• Action item
Repeat the lines of the data word for word. Begin at the very first line and stop after the line that contains "robust. Hvordan skal".

____ Given entries

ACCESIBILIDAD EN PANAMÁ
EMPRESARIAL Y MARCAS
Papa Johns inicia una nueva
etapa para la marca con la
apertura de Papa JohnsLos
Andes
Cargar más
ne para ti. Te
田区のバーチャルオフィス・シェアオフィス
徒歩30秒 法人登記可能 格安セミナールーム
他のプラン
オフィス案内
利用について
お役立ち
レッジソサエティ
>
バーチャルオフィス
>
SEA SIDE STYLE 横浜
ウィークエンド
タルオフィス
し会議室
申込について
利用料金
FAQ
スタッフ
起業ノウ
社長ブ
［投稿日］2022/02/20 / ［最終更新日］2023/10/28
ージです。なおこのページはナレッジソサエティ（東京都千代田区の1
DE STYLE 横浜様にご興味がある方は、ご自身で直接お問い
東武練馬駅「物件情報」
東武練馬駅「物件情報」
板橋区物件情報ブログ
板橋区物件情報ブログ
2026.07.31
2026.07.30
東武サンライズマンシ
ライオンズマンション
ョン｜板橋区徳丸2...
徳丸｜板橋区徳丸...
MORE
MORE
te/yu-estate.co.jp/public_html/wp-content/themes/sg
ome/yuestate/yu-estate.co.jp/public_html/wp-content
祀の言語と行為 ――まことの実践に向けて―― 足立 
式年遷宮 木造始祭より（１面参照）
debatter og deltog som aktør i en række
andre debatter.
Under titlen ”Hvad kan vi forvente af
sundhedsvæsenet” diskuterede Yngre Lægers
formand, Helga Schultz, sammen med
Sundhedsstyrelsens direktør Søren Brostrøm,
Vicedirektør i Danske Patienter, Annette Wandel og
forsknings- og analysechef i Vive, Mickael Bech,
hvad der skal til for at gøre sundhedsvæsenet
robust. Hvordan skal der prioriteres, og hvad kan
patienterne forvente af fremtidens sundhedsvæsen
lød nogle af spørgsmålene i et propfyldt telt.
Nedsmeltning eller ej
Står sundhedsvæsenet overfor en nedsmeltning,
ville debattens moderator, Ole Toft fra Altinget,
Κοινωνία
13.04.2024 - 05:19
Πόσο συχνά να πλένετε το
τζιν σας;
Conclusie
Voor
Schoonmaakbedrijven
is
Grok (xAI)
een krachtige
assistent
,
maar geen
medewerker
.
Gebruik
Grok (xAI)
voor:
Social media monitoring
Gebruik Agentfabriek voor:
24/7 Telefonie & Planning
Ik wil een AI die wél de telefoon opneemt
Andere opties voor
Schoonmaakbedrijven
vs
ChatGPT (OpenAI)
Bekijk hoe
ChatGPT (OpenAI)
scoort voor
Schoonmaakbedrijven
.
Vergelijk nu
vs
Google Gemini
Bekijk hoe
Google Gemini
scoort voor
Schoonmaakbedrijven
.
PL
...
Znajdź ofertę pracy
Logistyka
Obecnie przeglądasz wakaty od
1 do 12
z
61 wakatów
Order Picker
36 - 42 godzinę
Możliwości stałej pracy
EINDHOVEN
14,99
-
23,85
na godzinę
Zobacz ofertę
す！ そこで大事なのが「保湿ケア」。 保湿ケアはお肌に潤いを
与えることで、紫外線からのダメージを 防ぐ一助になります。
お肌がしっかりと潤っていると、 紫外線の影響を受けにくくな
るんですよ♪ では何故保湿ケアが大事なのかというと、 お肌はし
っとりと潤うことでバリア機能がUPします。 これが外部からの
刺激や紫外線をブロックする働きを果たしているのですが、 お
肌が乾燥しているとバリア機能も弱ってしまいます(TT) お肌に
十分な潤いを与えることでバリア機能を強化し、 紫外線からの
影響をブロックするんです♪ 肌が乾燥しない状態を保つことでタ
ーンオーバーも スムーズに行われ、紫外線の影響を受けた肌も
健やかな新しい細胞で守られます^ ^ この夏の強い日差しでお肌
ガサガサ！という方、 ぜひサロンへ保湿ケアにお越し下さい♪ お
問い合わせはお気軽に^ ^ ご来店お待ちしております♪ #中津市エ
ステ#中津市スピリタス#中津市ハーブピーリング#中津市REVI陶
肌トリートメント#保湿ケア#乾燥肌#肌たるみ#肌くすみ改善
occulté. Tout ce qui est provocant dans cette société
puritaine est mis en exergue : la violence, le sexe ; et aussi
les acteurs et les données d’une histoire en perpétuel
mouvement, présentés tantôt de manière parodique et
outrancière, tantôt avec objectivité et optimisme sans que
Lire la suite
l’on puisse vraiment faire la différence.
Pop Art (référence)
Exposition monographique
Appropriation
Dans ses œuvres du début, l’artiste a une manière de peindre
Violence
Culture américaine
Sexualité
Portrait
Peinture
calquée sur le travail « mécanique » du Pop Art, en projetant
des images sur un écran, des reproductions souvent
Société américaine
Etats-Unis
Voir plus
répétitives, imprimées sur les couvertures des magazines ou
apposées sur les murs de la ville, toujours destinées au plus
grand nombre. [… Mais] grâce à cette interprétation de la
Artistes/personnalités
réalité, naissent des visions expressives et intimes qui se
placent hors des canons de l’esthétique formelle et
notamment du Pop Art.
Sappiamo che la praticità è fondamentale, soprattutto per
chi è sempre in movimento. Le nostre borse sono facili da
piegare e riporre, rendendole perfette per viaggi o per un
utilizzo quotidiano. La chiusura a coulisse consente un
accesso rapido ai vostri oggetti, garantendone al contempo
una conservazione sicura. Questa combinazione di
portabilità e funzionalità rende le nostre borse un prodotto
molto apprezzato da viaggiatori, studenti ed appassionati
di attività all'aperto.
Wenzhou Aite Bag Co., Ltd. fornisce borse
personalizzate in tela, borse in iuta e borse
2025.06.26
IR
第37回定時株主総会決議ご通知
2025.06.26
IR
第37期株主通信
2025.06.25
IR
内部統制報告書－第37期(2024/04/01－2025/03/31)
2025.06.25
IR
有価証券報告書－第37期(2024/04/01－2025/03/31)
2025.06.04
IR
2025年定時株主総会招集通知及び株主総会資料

________

• Reply to the exercise
ACCESIBILIDAD EN PANAMÁ
EMPRESARIAL Y MARCAS
Papa Johns inicia una nueva
etapa para la marca con la
apertura de Papa JohnsLos
Andes
Cargar más
ne para ti. Te
田区のバーチャルオフィス・シェアオフィス
徒歩30秒 法人登記可能 格安セミナールーム
他のプラン
オフィス案内
利用について
お役立ち
レッジソサエティ
>
バーチャルオフィス
>
SEA SIDE STYLE 横浜
ウィークエンド
タルオフィス
し会議室
申込について
利用料金
FAQ
スタッフ
起業ノウ
社長ブ
［投稿日］2022/02/20 / ［最終更新日］2023/10/28
ージです。なおこのページはナレッジソサエティ（東京都千代田区の1
DE STYLE 横浜様にご興味がある方は、ご自身で直接お問い
東武練馬駅「物件情報」
東武練馬駅「物件情報」
板橋区物件情報ブログ
板橋区物件情報ブログ
2026.07.31
2026.07.30
東武サンライズマンシ
ライオンズマンション
ョン｜板橋区徳丸2...
徳丸｜板橋区徳丸...
MORE
MORE
te/yu-estate.co.jp/public_html/wp-content/themes/sg
ome/yuestate/yu-estate.co.jp/public_html/wp-content
祀の言語と行為 ――まことの実践に向けて―― 足立 
式年遷宮 木造始祭より（１面参照）
debatter og deltog som aktør i en række
andre debatter.
Under titlen ”Hvad kan vi forvente af
sundhedsvæsenet” diskuterede Yngre Lægers
formand, Helga Schultz, sammen med
Sundhedsstyrelsens direktør Søren Brostrøm,
Vicedirektør i Danske Patienter, Annette Wandel og
forsknings- og analysechef i Vive, Mickael Bech,
hvad der skal til for at gøre sundhedsvæsenet
robust. Hvordan skal der prioriteres, og hvad kan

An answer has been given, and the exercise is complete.